Egad! :yikes: Reminds me of when I first started working out of college, and was in Maryland for training with a guy who was from Boston, and he talked me into trying one on the half shell....'bout tossed 'em big time!!!! Couldn't find enough beer to take the taste outta my mouth. You guys can have those damn things. Now find me a lobster up your way, and NOW you're talking


----------



## sean (May 7, 2002)

The ultimate surf and turf Russ!. Thanks for sharing, looks like your having a blast.....good luck on the sea duckies.


----------



## Bellyup (Nov 13, 2007)

Branta said:


> Betcha you've never had a fresher Oyster than me!
> 
> Ducks on the half shell...
> 
> ...


I need a PM on this spot ! Oysters on the half shell.... that alone would be worth the trip ! I might have to pack some horseraddish in the blind bag ! If I make it to the east coast this January, I plan on a few dozen on the half shell.

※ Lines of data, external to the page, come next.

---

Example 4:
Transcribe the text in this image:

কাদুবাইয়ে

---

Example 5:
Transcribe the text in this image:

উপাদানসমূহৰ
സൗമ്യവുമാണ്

At the local eatary of course. Nice job on the oysters, and oh yeah, nice haul on the ducks too.


----------



## waxico (Jan 21, 2008)

...man, you better load up on those, especially if they're as easy to find as popcorn.
I noticed no Mergys, you getting soft?

Keep the pictures coming, go easy on the Noobs


----------



## TSS Caddis (Mar 15, 2002)

Ontario Gunner said:


> Nice shoot Branta! Pound the snot out of them and enjoy your trip! If theres one guy I know in the state of michigan that deserves too have great hunts,, you are the man~
> 
> 
> 
> ...


Dam, that's a lot of hen Gadwall:lol:


----------



## mydogisscout (Jun 24, 2005)

NMIhunter58 said:


> 4 Questions:
> Why did you shoot so many black ducks?
> Do you realize you can only harvest one black duck per day?
> Have you read a waterfowl guide, ever?
> ...


WOW! someone withh a whopping 22 posts dogging on Branta! LMAO! i wonder if he realizes that a black crossed with a moallard counts as either and can be used to fill either limit. i'm sure not one of those blacks was PURE Black duck, but...Branta, fill us in.


----------



## KLR (Sep 2, 2006)

TSS Caddis said:


> Dam, that's a lot of hen Gadwall:lol:


Those aren't all Gaddies - I think I see at least 1 blue bill on the bottom of the pile (mid picture, right above the hitch)...It's underneath the Golden Eyes (the green headed ones).

You may want to invest in a LeMaster bird ID book...sheesh.


----------



## Dahmer (Jan 22, 2007)

Nice hunt! One beef tho you need to take better pictures after all the crap you gave me about taking 35mm photos.:evil:


----------